I might try my hand at it again at a later date, but this isn't on my short list of projects to come back to.
20 days later
Ive recently got a couple of OLEDS working on a terminal tedium....
code could be easily adapted for the Bela
https://github.com/TheTechnobear/TTuiLite
based on
https://github.com/TheTechnobear/ArduiPi_OLED.git
now Ive got it working on the TT, Im going to order a couple more SSH1306 and do something similar for the Bela Pepper ... lots of I2C working coming up, given Trill is imminent too 
10 days later
Hey guys,
Is it possible to use two devices at the same time (trill craft + oled screen) on the pins SDA, SCL, V+ AND GND of the bela black?
- Edited
RafaeleAndrade
they are all I2C, so im hoping as long as they have different addresses this would be possible.
(this is whats happening with the 2 oleds on the TT above)
once the trill arrive, Im planning on making something with a few trill, a couple of i2c encoders and an oled !

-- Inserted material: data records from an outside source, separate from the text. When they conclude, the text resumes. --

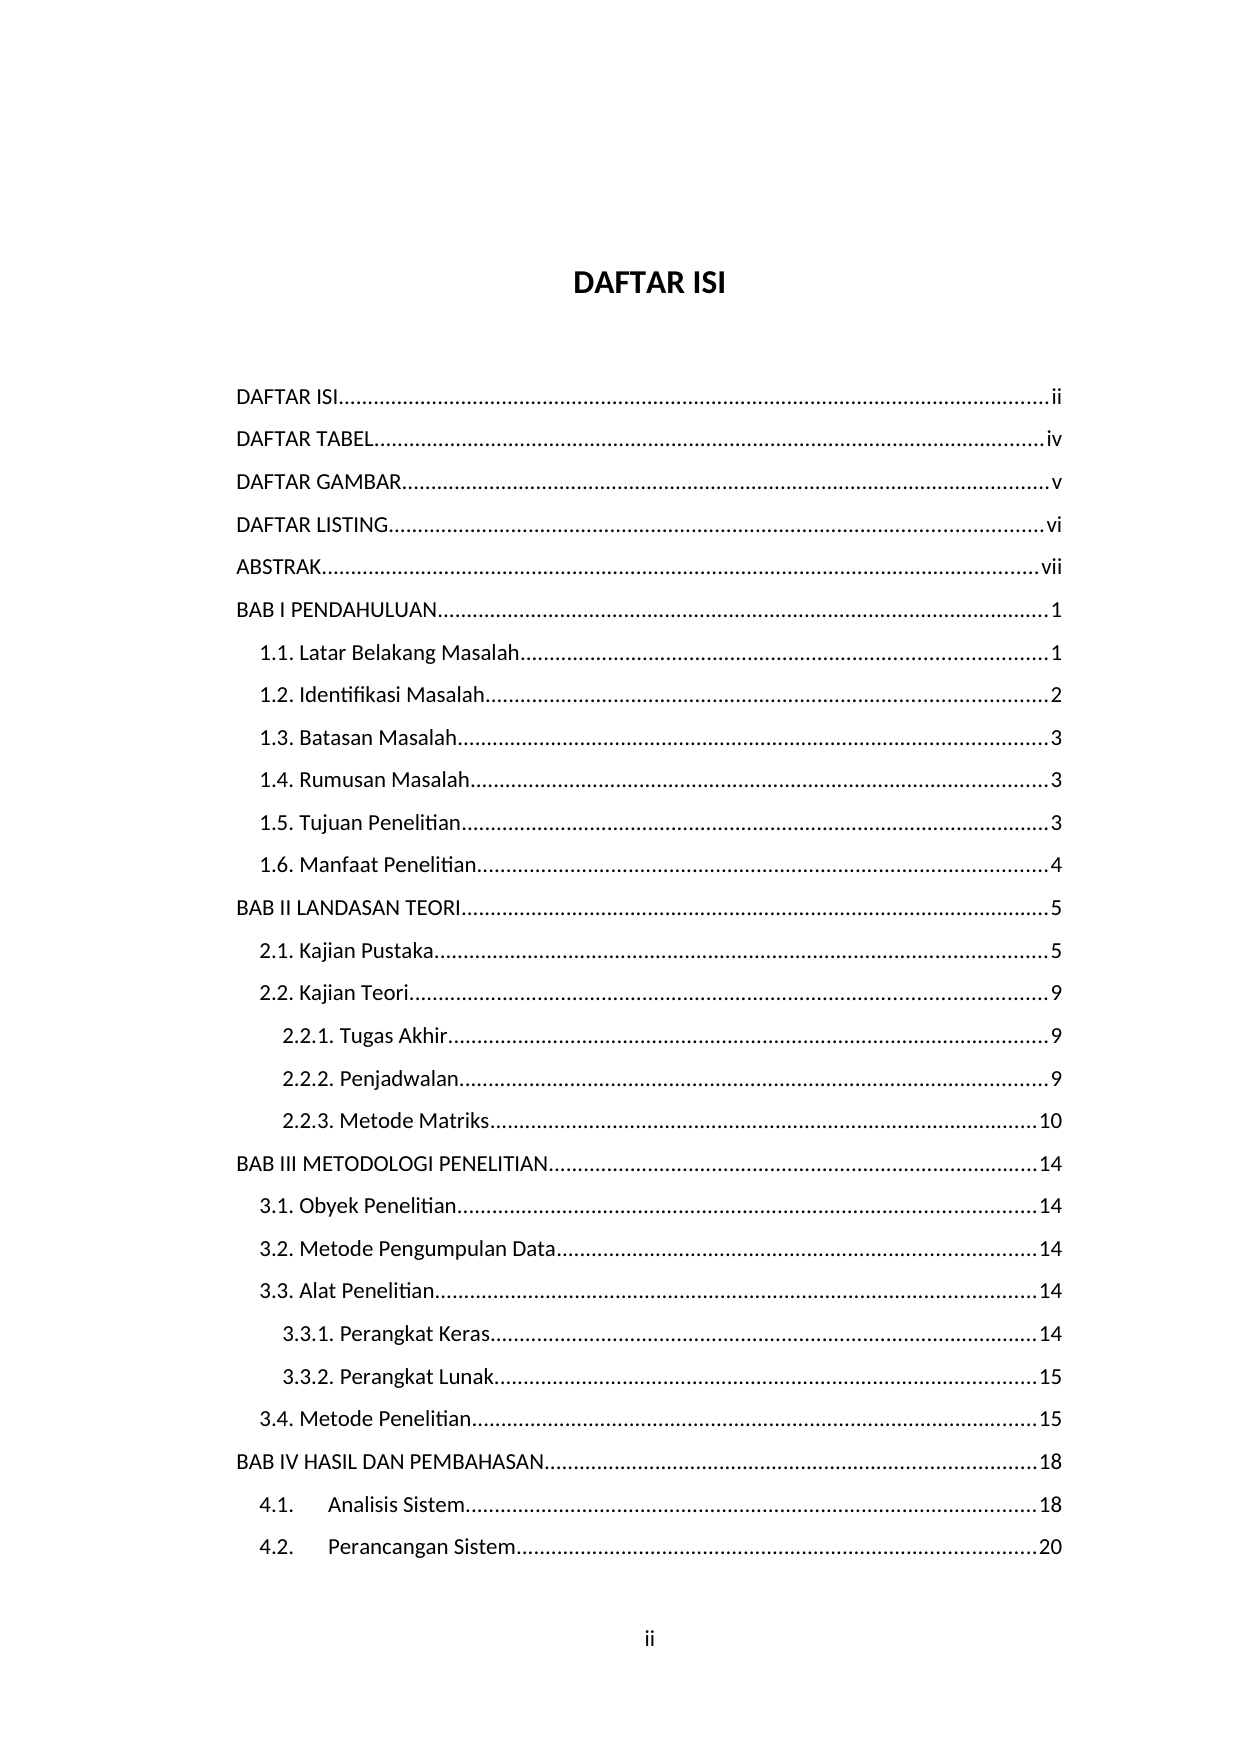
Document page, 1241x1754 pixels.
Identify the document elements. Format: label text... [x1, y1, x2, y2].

subtitle DAFTAR ISI [236, 261, 1063, 302]
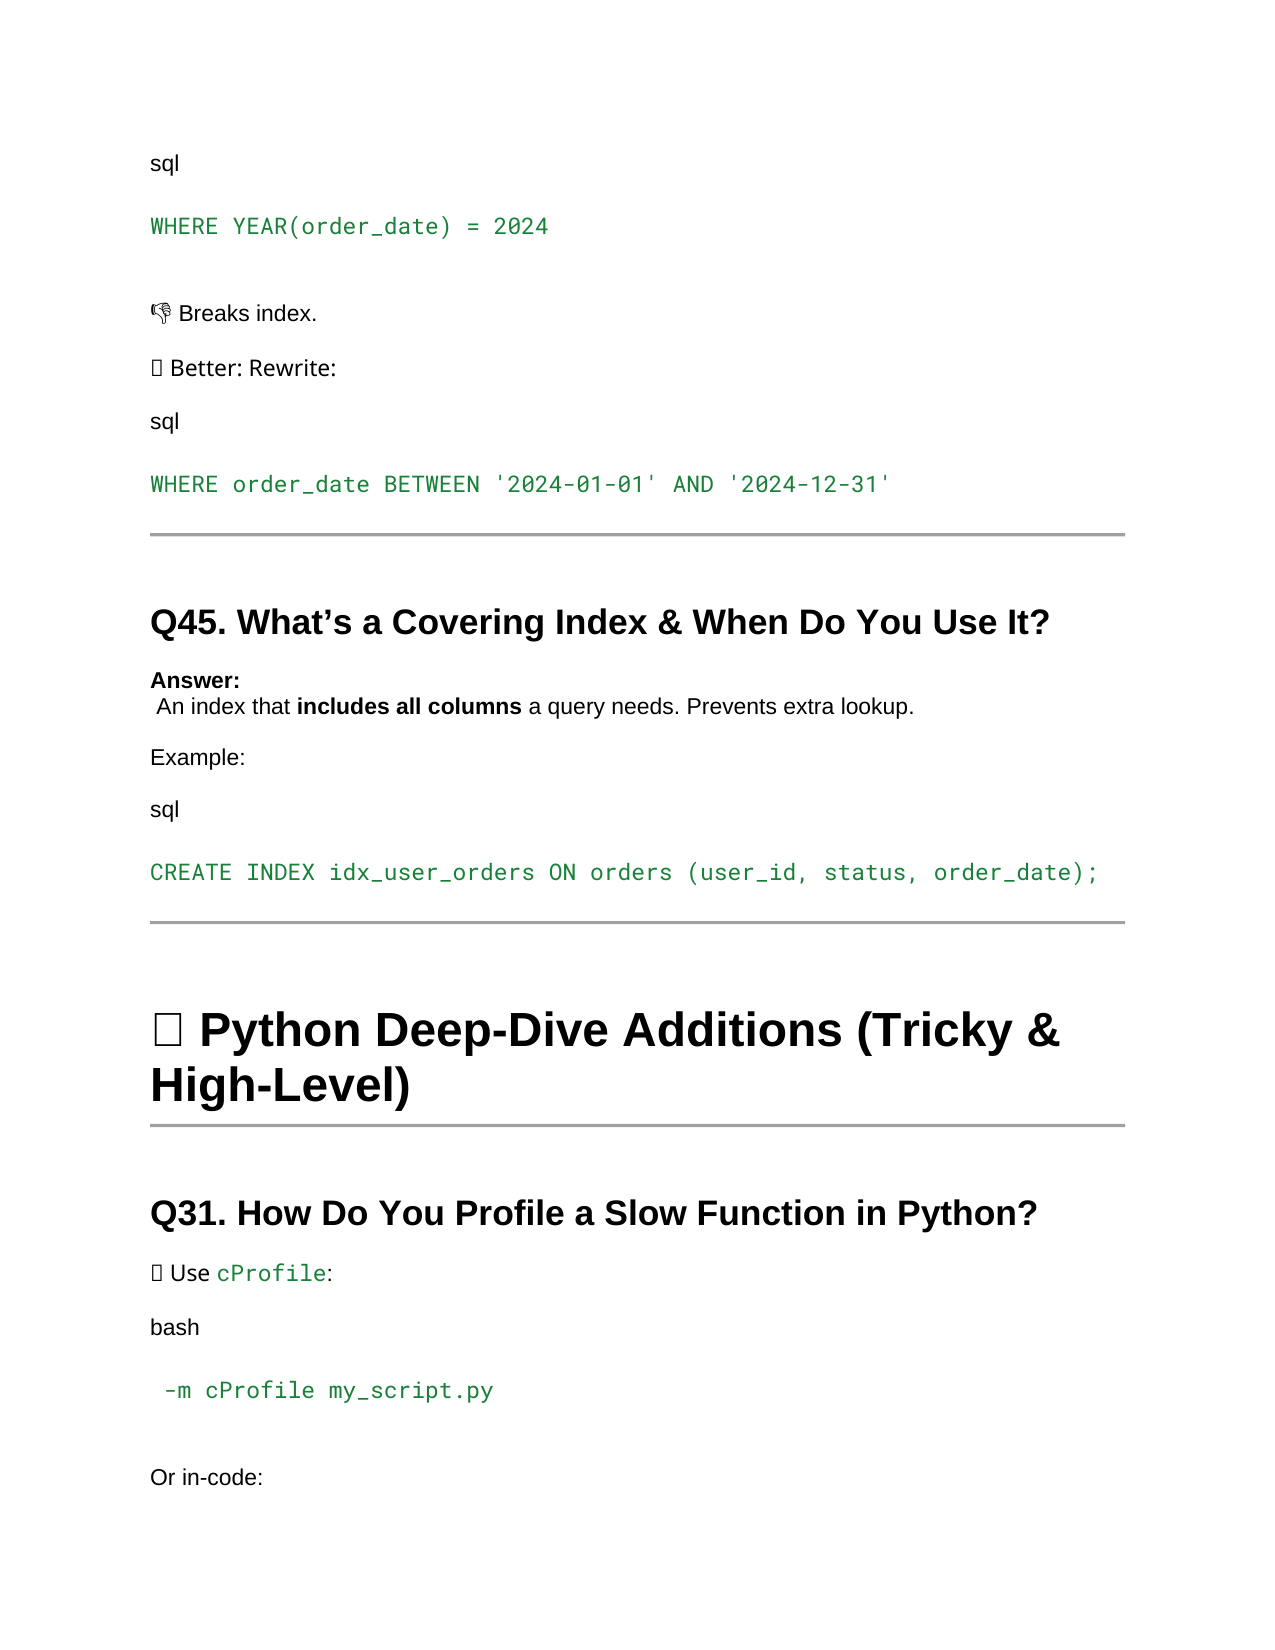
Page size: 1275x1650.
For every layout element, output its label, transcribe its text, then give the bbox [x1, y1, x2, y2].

subtitle Q45. What’s a Covering Index & When Do You Use It? [150, 601, 1125, 642]
text CREATE INDEX idx_user_orders ON orders (user_id, status, order_date); [150, 856, 1125, 886]
text 👎 Breaks index. [150, 300, 1125, 327]
text sql [150, 408, 1125, 434]
text -m cProfile my_script.py [150, 1374, 1125, 1404]
text WHERE YEAR(order_date) = 2024 [150, 210, 1125, 241]
text cProfile: [150, 1257, 1125, 1289]
text WHERE order_date BETWEEN '2024-01-01' AND '2024-12-31' [150, 468, 1125, 498]
text Example: [150, 744, 1125, 771]
text sql [150, 150, 1125, 176]
subtitle Q31. How Do You Profile a Slow Function in Python? [150, 1192, 1125, 1232]
text sql [150, 796, 1125, 822]
text bash [150, 1314, 1125, 1340]
text Answer: An index that includes all columns a query needs. Prevents extra lookup. [150, 667, 1125, 719]
text Or in-code: [150, 1464, 1125, 1490]
subtitle 🔹 Python Deep-Dive Additions (Tricky & High-Level) [150, 1001, 1125, 1111]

the guy who supplied me with the above Terminal Tedium, pointed me to these :
https://www.tindie.com/products/saimon/i2cencoder-v21-connect-rotary-encoder-on-i2c-bus/
they are not cheap, but the idea is Im going to add one or two to the above terminal tedium 'expander',
and also use a few with the trill/bela 
thetechnobear they are all I2C, so im hoping as long as they have different addresses this would be possible.
Yes. Each type of sensor has a dedicated range of address, which are non-overlapping between sensor types. You can set the sensor to a different address by applying a tiny amount of solder on the board to bridge two pads together.

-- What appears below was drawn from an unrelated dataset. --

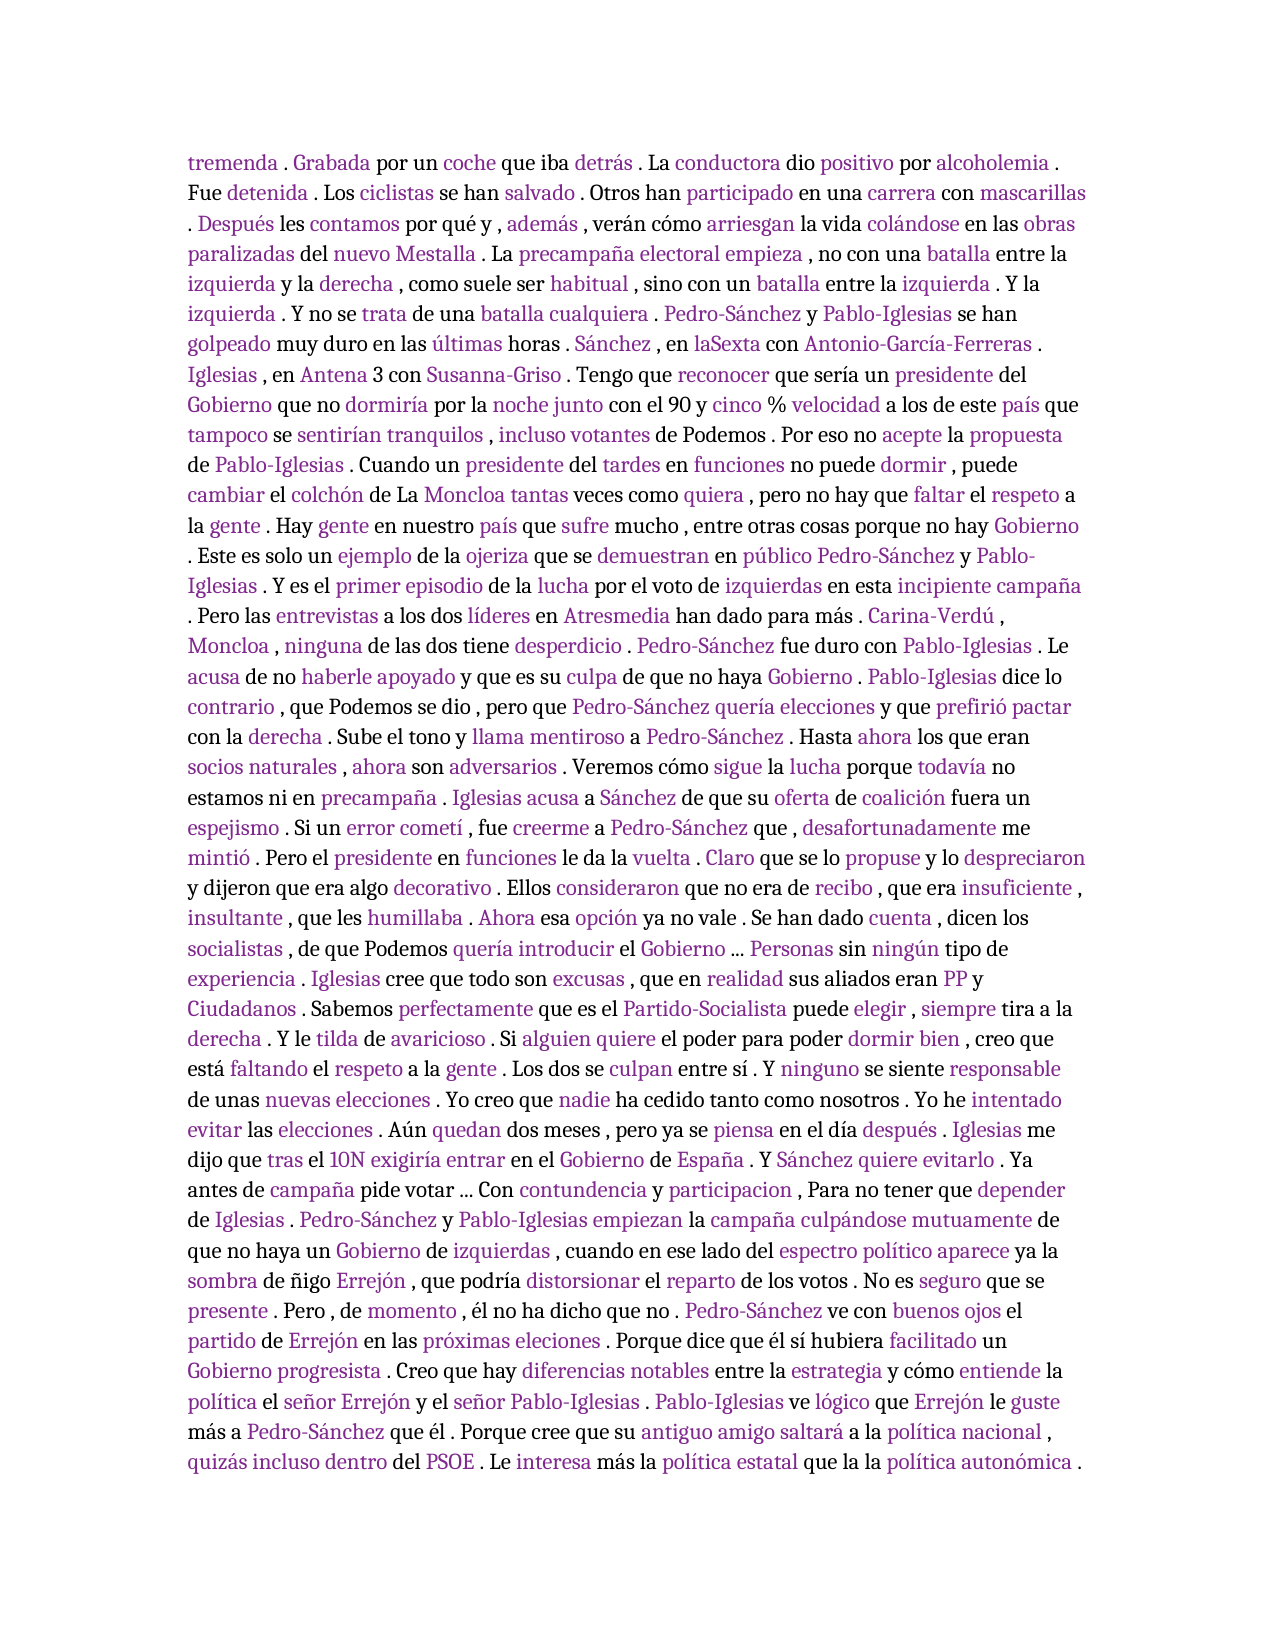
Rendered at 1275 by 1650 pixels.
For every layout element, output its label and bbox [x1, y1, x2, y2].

text [187, 150, 1087, 1475]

thetechnobear awesome! This a great idea!
giuliomoro Thanks! Sometimes simple questions are so essencial for next steps
9 days later
- Edited
giuliomoro this is a stand-alone program that receives OSC and sends i2c to the display (generates no audio, but can run in parallel with a real Bela prorgam) http://github.com/giuliomoro/OSC2OLED4Bela
How would one go about running this in parallel if they wanted to run it on start up?
See the instructions above in this thread here. I am pretty sure @crosswick got it to work as a systemd service, am I right?
giuliomoro Thank you. I've got this mostly to work. However whenever the OSC2OLED program runs for the first time when the Bela is started I am getting this error:
If it is run again the program runs fine and there is no error message. However when running it from start up it stops the other Bela program that is enabled to run on start up.
Are both your Bela program and the OSC2OLED program trying to access the same I2C device?
giuliomoro changed the title to is anyone successfully using i2c OLED / LCD? .
giuliomoro No just the OSC2LED. The Bela program is just a simple pd sketch that is sending OSC data to the screen for testing purposes at the moment.